Keeping brines, marinades and seasonings safe
New technologies are sanitizing the ingredient label.
While marinades get spicier for Latin and South American cuisines and barbecue grilling, new technologies are keeping them safe.
Fairly recent technologies are available for packaging safety into marinades, brines and seasonings.
“Packaging systems with modified atmospheres, high hydrostatic pressure, pre-converted vegetable powders for natural curing, fruit concentrates with high ascorbic acid content and buffered vinegar products that are good antimicrobials are all good examples,” says Joseph Sebranek, Ph.D., Morrison Endowed Chair, Department of Animal Science, Iowa State University, Ames, Iowa.
And a number of additional antimicrobial compounds continue to be developed, especially for those products with “natural” labels.
“I guess I would say that a continued focus on improving sanitation coupled with more development of new antimicrobial compounds that are acceptable for use with natural-labeled products would be an area where more new technology would be welcomed,” Sebranek says.
Processors are also trying to reduce processing times, while improving product stability and quality, to keep temperatures low, minimize operator error and maximize yield.
Brine prep systems mix large quantities of dry ingredients, dissolve dry ingredients into the brine, cool the brine quickly and pump it to the injector’s brine holding tank.
Most brine mixers today use a venturi pump to add the dry ingredients to the brine, says Jeff Sindelar, Ph.D., professor and extension meat specialist, Meat Science & Muscle Biology Laboratory, University of Wisconsin, Madison, Wis.
“A fair amount of technology is involved with creating brine mixers to quickly dissolve ingredients so there is an even application,” says Sindelar.
Indeed, high shear mixers of brine mixtures can rapidly dissolve salt, phosphates and sugars, among other ingredients, and can disperse starches and colloids so the water binding solids are quickly hydrated and can then increase yields and functionality.
Some systems today are using ultraviolet light treatment systems to disinfect brines and help improve and maintain the microbe quality of brines, he says. Emerging pathogens like Listeria monocytogenes can be resistant to chlorine, so nonconventional methods are being tested.

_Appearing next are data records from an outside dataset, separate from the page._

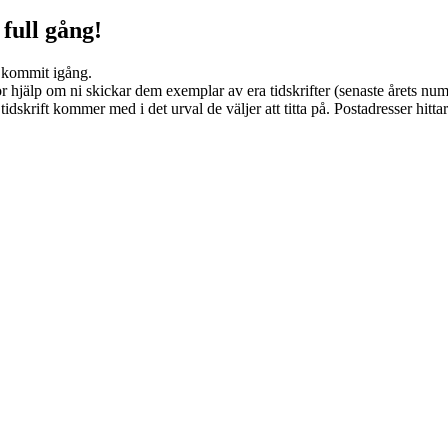
 full gång!
is kommit igång.
jälp om ni skickar dem exemplar av era tidskrifter (senaste årets nummer
idskrift kommer med i det urval de väljer att titta på. Postadresser hitt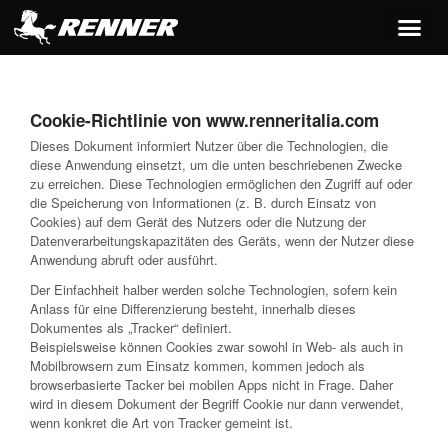
springen
Cookie-Richtlinie von www.renneritalia.com
Dieses Dokument informiert Nutzer über die Technologien, die
diese Anwendung einsetzt, um die unten beschriebenen Zwecke
zu erreichen. Diese Technologien ermöglichen den Zugriff auf oder
die Speicherung von Informationen (z. B. durch Einsatz von
Cookies) auf dem Gerät des Nutzers oder die Nutzung der
Datenverarbeitungskapazitäten des Geräts, wenn der Nutzer diese
Anwendung abruft oder ausführt.
Der Einfachheit halber werden solche Technologien, sofern kein
Anlass für eine Differenzierung besteht, innerhalb dieses
Dokumentes als „Tracker“ definiert.
Beispielsweise können Cookies zwar sowohl in Web- als auch in
Mobilbrowsern zum Einsatz kommen, kommen jedoch als
browserbasierte Tacker bei mobilen Apps nicht in Frage. Daher
wird in diesem Dokument der Begriff Cookie nur dann verwendet,
wenn konkret die Art von Tracker gemeint ist.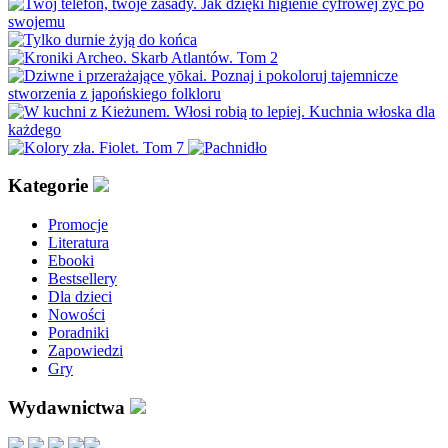
Kategorie
Promocje
Literatura
Ebooki
Bestsellery
Dla dzieci
Nowości
Poradniki
Zapowiedzi
Gry
Wydawnictwa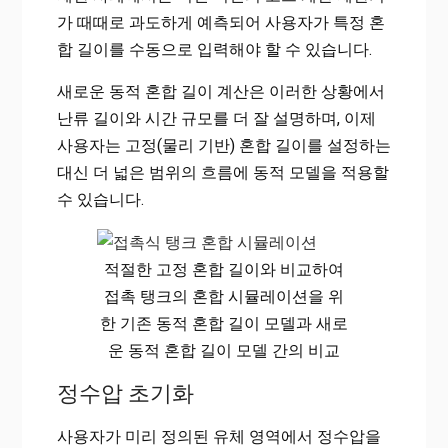
가 때때로 과도하게 예측되어 사용자가 특정 혼
합 길이를 수동으로 입력해야 할 수 있습니다.
새로운 동적 혼합 길이 계산은 이러한 상황에서
난류 길이와 시간 규모를 더 잘 설명하며, 이제
사용자는 고정(물리 기반) 혼합 길이를 설정하는
대신 더 넓은 범위의 흐름에 동적 모델을 적용할
수 있습니다.
적절한 고정 혼합 길이와 비교하여
접촉 탱크의 혼합 시뮬레이션을 위
한 기존 동적 혼합 길이 모델과 새로
운 동적 혼합 길이 모델 간의 비교
정수압 초기화
사용자가 미리 정의된 유체 영역에서 정수압을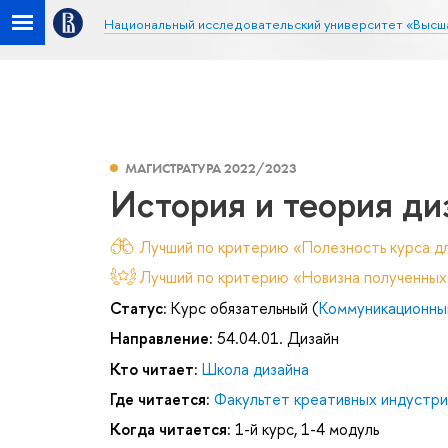
Национальный исследовательский университет «Высш
МАГИСТРАТУРА 2022/2023
История и теория ди
Лучший по критерию «Полезность курса дл
Лучший по критерию «Новизна полученных
Статус:
Курс обязательный (
Коммуникационный
Направление:
54.04.01. Дизайн
Кто читает:
Школа дизайна
Где читается:
Факультет креативных индустри
Когда читается:
1-й курс, 1-4 модуль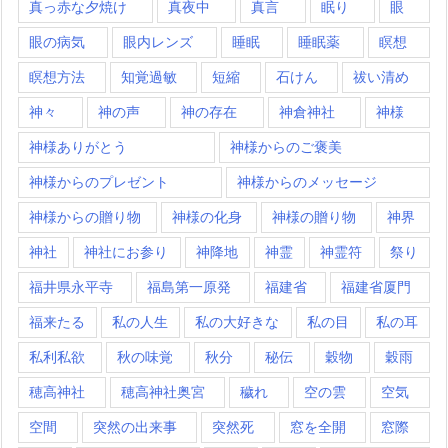
真っ赤な夕焼け
真夜中
真言
眠り
眼
眼の病気
眼内レンズ
睡眠
睡眠薬
瞑想
瞑想方法
知覚過敏
短縮
石けん
祓い清め
神々
神の声
神の存在
神倉神社
神様
神様ありがとう
神様からのご褒美
神様からのプレゼント
神様からのメッセージ
神様からの贈り物
神様の化身
神様の贈り物
神界
神社
神社にお参り
神降地
神霊
神霊符
祭り
福井県永平寺
福島第一原発
福建省
福建省厦門
福来たる
私の人生
私の大好きな
私の目
私の耳
私利私欲
秋の味覚
秋分
秘伝
穀物
穀雨
穂高神社
穂高神社奥宮
穢れ
空の雲
空気
空間
突然の出来事
突然死
窓を全開
窓際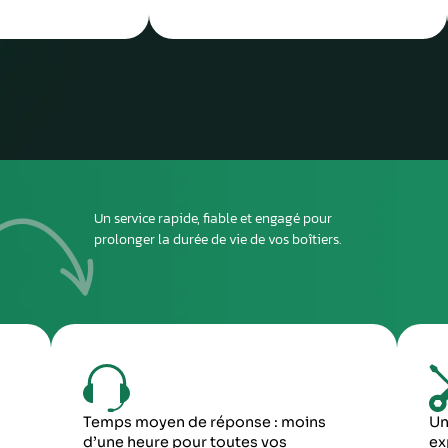
ou dépo
atelier
2
DEUXIÈME ÉTAPE
ous envoyer
Imprimez et joignez la fiche à l’intérieur du colis
rant le
6
5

“If using brines, then it’s also important to have a membrane filtration system to remove organic materials,” says Sindelar.
Currently, brine treatment technologies can utilize membrane filtration processes, including reverse osmosis, ion exchange processes or evaporation processes, which can be more tolerant of organics, hydrocarbons or hardness salts but have high energy consumption and possible corrosion.
Keeping marinades clean
Better in-plant and equipment sanitation, both in terms of greater awareness and better plant and equipment design, allows for easier and more effective sanitation.
“This extends all the way back to the animal harvest area to produce cleaner raw materials for later use,” says Sebranek. “This not only improves safety but also improves product quality and shelf life.”
Indeed, the safety of the ingredients used for the marinades, especially the spices (which are sanitized with irradiation, steam pasteurization or fumigation with ethylene oxide, a pesticide), is critical.
“The ingredients used in post-process applications are safe,” Sindelar says. “But they aren’t always transported in a hospitable setting.”
Last year, the Food and Drug Administration said 12 percent of spices imported to the United States were contaminated with insects, insect parts, rodent hairs and other materials, while 7 percent had Salmonella.
Sindelar notes more consumers today are naturally interested in the origin of marinade ingredients, whether it is because of taste or safety. Indeed, the FDA noted last year that spice imports from Mexico and India were most contaminated.